## Exercise goal:
In the material below, transcribe every line from the first through the line holding "## sanificazione ad ozono cos'è", exactly, and stop after that line.

## Given data:
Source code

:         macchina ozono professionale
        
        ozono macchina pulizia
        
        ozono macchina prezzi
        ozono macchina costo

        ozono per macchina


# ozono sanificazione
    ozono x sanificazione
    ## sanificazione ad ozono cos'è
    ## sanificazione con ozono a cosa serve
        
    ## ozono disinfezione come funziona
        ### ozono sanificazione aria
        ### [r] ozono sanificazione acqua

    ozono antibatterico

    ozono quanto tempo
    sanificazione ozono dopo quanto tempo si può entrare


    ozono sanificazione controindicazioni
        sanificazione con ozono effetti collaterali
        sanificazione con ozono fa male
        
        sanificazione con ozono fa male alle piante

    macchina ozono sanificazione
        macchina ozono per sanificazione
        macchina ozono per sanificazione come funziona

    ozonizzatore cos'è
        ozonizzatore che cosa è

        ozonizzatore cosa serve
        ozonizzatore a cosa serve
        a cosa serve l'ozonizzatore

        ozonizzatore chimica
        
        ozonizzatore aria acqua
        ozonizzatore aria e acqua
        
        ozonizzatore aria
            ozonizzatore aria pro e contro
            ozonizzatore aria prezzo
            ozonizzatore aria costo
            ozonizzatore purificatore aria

## Response area:
Source code

:         macchina ozono professionale
        
        ozono macchina pulizia
        
        ozono macchina prezzi
        ozono macchina costo

        ozono per macchina


# ozono sanificazione
    ozono x sanificazione
    ## sanificazione ad ozono cos'è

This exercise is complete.